Arkose Protect

Arkose Protect is used on GitLab.com and is not supported for self-managed GitLab instances. The following documents the internal requirements for maintaining Arkose Protect on GitLab.com. While this feature is theoretically usable in self-managed instances, it is not recommended at the moment.

GitLab integrates Arkose Protect to guard against credential stuffing and bots in the sign-in form. GitLab will trigger Arkose Protect if the user:

  • Has never signed in before.
  • Has failed to sign in twice in a row.
  • Has not signed in during the past three months.

How does it work?

If Arkose Protect determines that the user is suspicious, it presents an interactive challenge below the Sign in button. The challenge needs to be completed to proceed with the sign-in attempt. If Arkose Protect trusts the user, the challenge runs in transparent mode, meaning that the user doesn’t need to take any additional action and can sign in as usual.

How do we treat malicious sign-in attempts?

Users are not denied access if Arkose Protect considers they are malicious. However, their risk score is exposed in the administrator console so that we can make more informed decisions when it comes to manually blocking users. When we decide to block a user, feedback is sent to ArkoseLabs to improve their risk prediction model.

note
Enabling the arkose_labs_prevent_login feature flag results in sessions with a High risk score being denied access. So far, we have kept this feature flag disabled to evaluate Arkose Protect predictions and to make sure we are not preventing legitimate users from signing in.

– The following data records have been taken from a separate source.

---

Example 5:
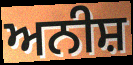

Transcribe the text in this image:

ਅਨੀਸ਼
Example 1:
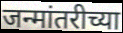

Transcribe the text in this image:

जन्मांतरीच्या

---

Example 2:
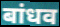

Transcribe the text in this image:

बांधव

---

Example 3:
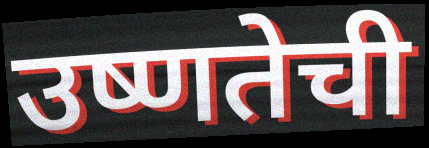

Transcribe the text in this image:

उष्णतेची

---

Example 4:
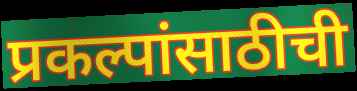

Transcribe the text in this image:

प्रकल्पांसाठीची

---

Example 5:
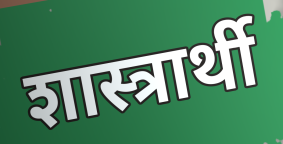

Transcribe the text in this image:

शास्त्रार्थी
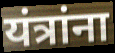
यंत्रांना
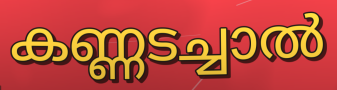
കണ്ണടച്ചാൽ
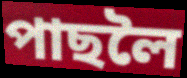
পাছলৈ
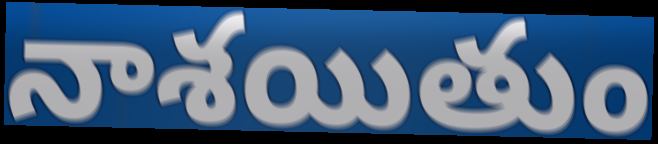
నాశయితుం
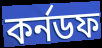
কর্নডফ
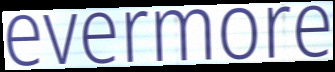
evermore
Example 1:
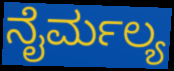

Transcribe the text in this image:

ನೈರ್ಮಲ್ಯ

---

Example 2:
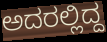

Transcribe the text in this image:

ಅದರಲ್ಲಿದ್ದ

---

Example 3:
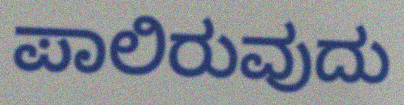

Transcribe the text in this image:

ಪಾಲಿರುವುದು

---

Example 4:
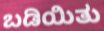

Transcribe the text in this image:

ಬಡಿಯಿತು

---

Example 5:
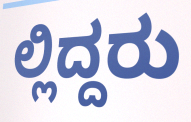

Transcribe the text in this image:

ಲ್ಲಿದ್ದರು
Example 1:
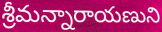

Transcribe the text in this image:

శ్రీమన్నారాయణుని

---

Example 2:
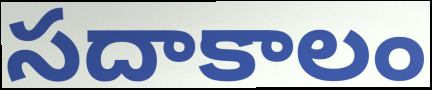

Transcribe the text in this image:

సదాకాలం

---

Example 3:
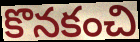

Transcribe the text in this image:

కొనకంచి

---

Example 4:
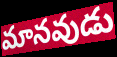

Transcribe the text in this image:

మానవుడు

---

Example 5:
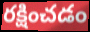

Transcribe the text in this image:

రక్షించడం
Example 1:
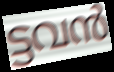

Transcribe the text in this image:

ട്ടവൻ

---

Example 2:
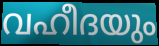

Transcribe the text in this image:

വഹീദയും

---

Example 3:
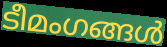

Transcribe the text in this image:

ടീമംഗങ്ങൾ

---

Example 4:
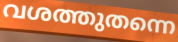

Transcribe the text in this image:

വശത്തുതന്നെ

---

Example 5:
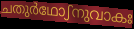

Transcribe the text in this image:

ചതുർഥോഽനുവാകഃ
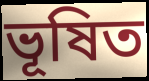
ভূষিত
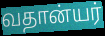
வதான்யர்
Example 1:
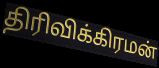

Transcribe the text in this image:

திரிவிக்கிரமன்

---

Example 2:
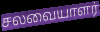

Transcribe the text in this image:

சலவையாளர்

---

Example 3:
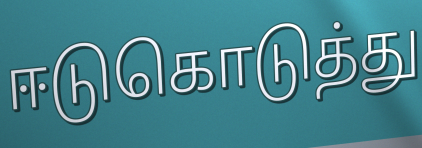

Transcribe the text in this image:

ஈடுகொடுத்து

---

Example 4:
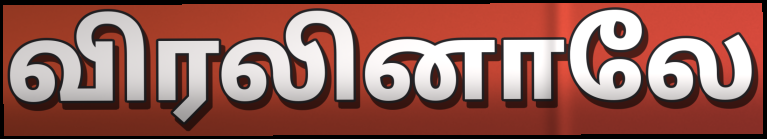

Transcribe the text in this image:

விரலினாலே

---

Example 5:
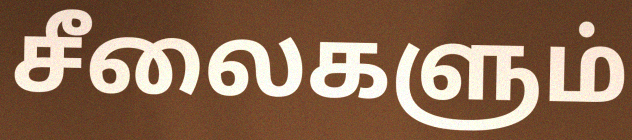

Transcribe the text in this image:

சீலைகளும்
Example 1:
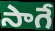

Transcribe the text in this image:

సాగే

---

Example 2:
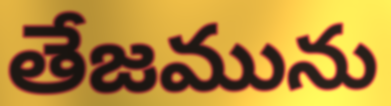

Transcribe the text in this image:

తేజమును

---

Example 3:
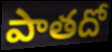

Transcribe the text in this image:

పాతదో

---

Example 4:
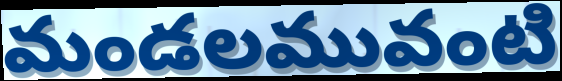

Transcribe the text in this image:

మండలమువంటి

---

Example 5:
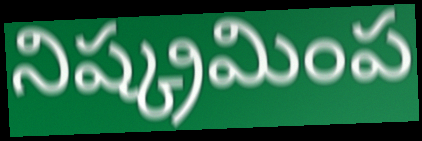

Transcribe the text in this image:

నిష్క్రమింప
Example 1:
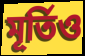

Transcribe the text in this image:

মূৰ্তিও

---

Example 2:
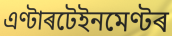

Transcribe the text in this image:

এণ্টাৰটেইনমেণ্টৰ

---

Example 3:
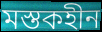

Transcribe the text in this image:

That said, we have seen that interactive challenges are effective in preventing some malicious sign-in attempts as not completing them prevents attackers from moving on to the next sign-in step.

Configuration

To enable Arkose Protect:

  1. License ArkoseLabs.
  2. Get the public and private API keys from the ArkoseLabs Portal.
  3. Enable the ArkoseLabs login challenge. Run the following commands in the Rails console, replacing <your_public_api_key> and <your_private_api_key> with your own API keys.

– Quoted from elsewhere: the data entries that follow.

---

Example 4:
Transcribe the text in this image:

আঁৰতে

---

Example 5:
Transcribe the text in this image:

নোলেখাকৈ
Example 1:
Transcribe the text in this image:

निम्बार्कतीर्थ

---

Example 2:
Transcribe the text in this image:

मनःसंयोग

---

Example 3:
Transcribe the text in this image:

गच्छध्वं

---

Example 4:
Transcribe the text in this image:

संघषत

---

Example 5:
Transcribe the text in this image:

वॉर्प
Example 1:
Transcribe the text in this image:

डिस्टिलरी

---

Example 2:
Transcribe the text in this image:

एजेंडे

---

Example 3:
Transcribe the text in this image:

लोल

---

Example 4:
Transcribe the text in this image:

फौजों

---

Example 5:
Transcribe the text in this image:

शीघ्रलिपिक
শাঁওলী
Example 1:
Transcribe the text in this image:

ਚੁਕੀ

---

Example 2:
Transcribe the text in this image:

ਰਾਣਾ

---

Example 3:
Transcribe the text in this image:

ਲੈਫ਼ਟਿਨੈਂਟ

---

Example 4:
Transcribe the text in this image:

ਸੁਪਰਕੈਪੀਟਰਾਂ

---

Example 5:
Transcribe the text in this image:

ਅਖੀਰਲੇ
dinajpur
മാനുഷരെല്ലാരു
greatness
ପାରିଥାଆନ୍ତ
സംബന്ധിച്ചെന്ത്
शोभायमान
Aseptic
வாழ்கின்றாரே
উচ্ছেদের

    Feature.enable(:arkose_labs_login_challenge)
    ApplicationSetting.current.update(arkose_labs_public_api_key: '<your_public_api_key>')
    ApplicationSetting.current.update(arkose_labs_private_api_key: '<your_private_api_key>')
    
  4. Optional. To prevent high risk sessions from signing, enable the arkose_labs_prevent_login feature flag. Run the following command in the Rails console:

    Feature.enable(:arkose_labs_prevent_login)
    

QA tests caveat

Several GitLab QA test suites need to sign in to the app to test its features. This can conflict with Arkose Protect as it would identify QA users as being malicious because they are being run with a headless browser. To work around this, ArkoseLabs has allowlisted the unique token that serves as QA session’s User Agent. While this doesn’t guarantee that the session won’t be flagged as malicious, Arkose’s API returns a specific telltale when we verify the sign in attempt’s token. We are leveraging this telltale to bypass the verification step entirely so that the test suite doesn’t fail. This bypass is done in the UserVerificationService class.

Feedback Job

To help Arkose improve their protection service, we created a daily background job to send them the list of blocked users by us. This job is performed by the Arkose::BlockedUsersReportWorker class.